▸ **TASK STATEMENT**: Below are records; work out how many of their lines contain "Tübingen" and give only that number.

▸ **Dataset entries**:
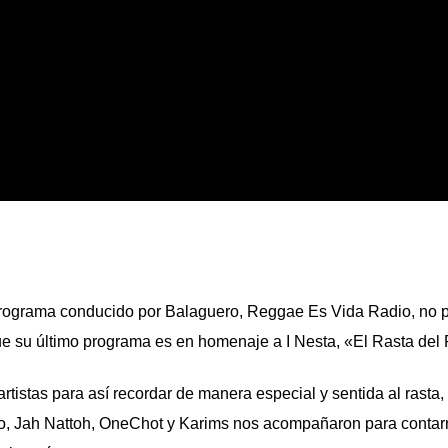
 programa conducido por Balaguero,
Reggae Es Vida Radio
, no 
que su último programa es en homenaje a
I Nesta, «El Rasta del 
artistas para así recordar de manera especial y sentida al rasta,
o, Jah Nattoh, OneChot y Karims
nos acompañaron para contar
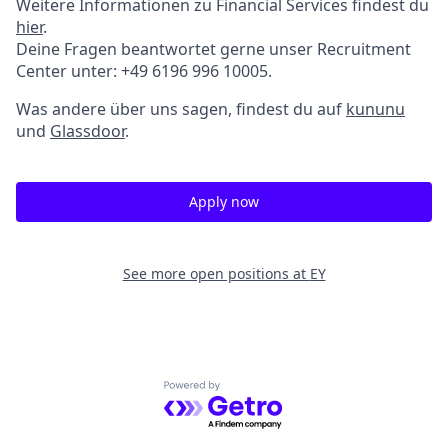
Weitere Informationen zu Financial Services findest du
hier
.
Deine Fragen beantwortet gerne unser Recruitment
Center unter: +49 6196 996 10005.
Was andere über uns sagen, findest du auf
kununu
und
Glassdoor
.
Apply now
See more open positions at
EY
Powered by Getro.com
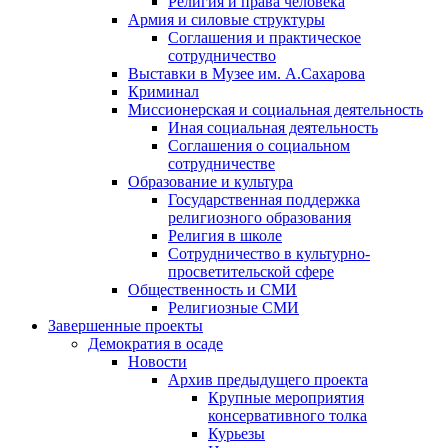
Религия и права человека
Армия и силовые структуры
Соглашения и практическое
сотрудничество
Выставки в Музее им. А.Сахарова
Криминал
Миссионерская и социальная деятельность
Иная социальная деятельность
Соглашения о социальном
сотрудничестве
Образование и культура
Государственная поддержка
религиозного образования
Религия в школе
Сотрудничество в культурно-
просветительской сфере
Общественность и СМИ
Религиозные СМИ
Завершенные проекты
Демократия в осаде
Новости
Архив предыдущего проекта
Крупные мероприятия
консервативного толка
Курьезы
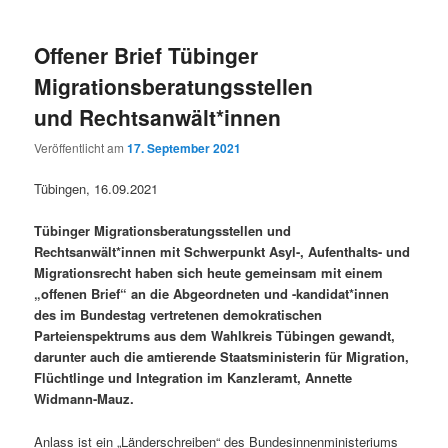
Offener Brief Tübinger
Migrationsberatungsstellen
und Rechtsanwält*innen
Veröffentlicht am
17. September 2021
Tübingen, 16.09.2021
Tübinger Migrationsberatungsstellen und
Rechtsanwält*innen mit Schwerpunkt Asyl-, Aufenthalts- und
Migrationsrecht haben sich heute gemeinsam mit einem
„offenen Brief“ an die Abgeordneten und -kandidat*innen
des im Bundestag vertretenen demokratischen
Parteienspektrums aus dem Wahlkreis Tübingen gewandt,
darunter auch die amtierende Staatsministerin für Migration,
Flüchtlinge und Integration im Kanzleramt, Annette
Widmann-Mauz.
Anlass ist ein „Länderschreiben“ des Bundesinnenministeriums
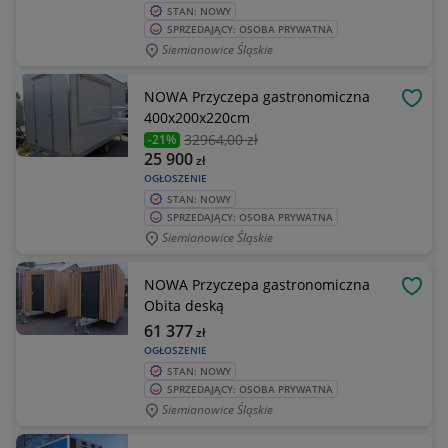
STAN: NOWY
SPRZEDAJĄCY: OSOBA PRYWATNA
Siemianowice Śląskie
NOWA Przyczepa gastronomiczna
OBSE
400x200x220cm
32964
,00 zł
-21%
25 900
zł
OGŁOSZENIE
STAN: NOWY
SPRZEDAJĄCY: OSOBA PRYWATNA
Siemianowice Śląskie
NOWA Przyczepa gastronomiczna
OBSE
Obita deską
61 377
zł
OGŁOSZENIE
STAN: NOWY
SPRZEDAJĄCY: OSOBA PRYWATNA
Siemianowice Śląskie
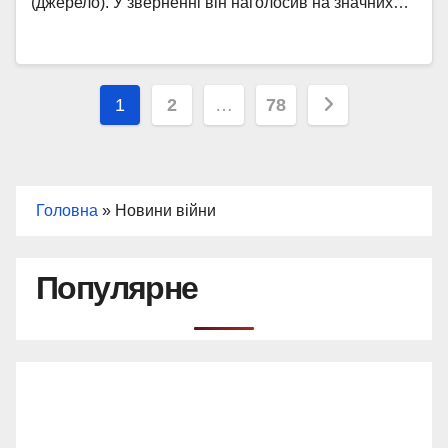
(джерело). У зверненні він наголосив на значних…
Пагінація
1
2
…
78
записів
Головна
»
Новини війни
Популярне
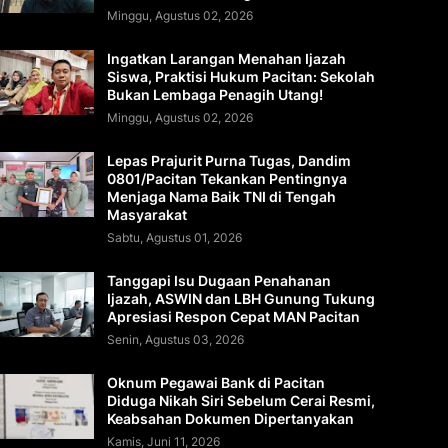
Minggu, Agustus 02, 2026
Ingatkan Larangan Menahan Ijazah
Siswa, Praktisi Hukum Pacitan: Sekolah
Bukan Lembaga Penagih Utang!
Minggu, Agustus 02, 2026
Lepas Prajurit Purna Tugas, Dandim
0801/Pacitan Tekankan Pentingnya
Menjaga Nama Baik TNI di Tengah
Masyarakat
Sabtu, Agustus 01, 2026
Tanggapi Isu Dugaan Penahanan
Ijazah, ASWIN dan LBH Gunung Tukung
Apresiasi Respon Cepat MAN Pacitan
Senin, Agustus 03, 2026
Oknum Pegawai Bank di Pacitan
Diduga Nikah Siri Sebelum Cerai Resmi,
Keabsahan Dokumen Dipertanyakan
Kamis, Juni 11, 2026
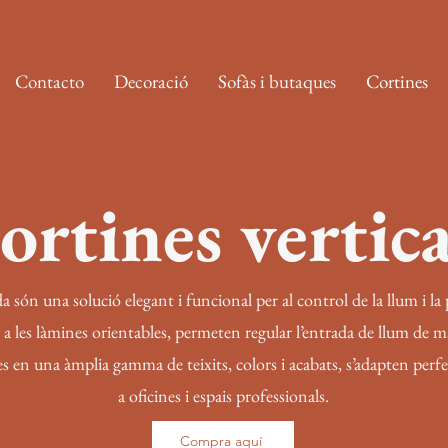
Contacto
Decoració
Sofàs i butaques
Cortines
ortines vertica
a són una solució elegant i funcional per al control de la llum i la 
s a les làmines orientables, permeten regular l’entrada de llum de m
bles en una àmplia gamma de teixits, colors i acabats, s’adapten pe
a oficines i espais professionals.
Compra aquí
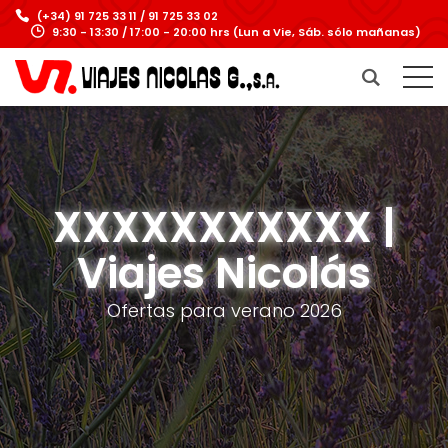
(+34) 91 725 33 11 / 91 725 33 02
9:30 - 13:30 / 17:00 - 20:00 hrs (Lun a Vie, Sáb. sólo mañanas)
XXXXXXXXXXX |
Viajes Nicolás
Ofertas para verano 2026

▸ **RESULT OF THIS EXERCISE**: 2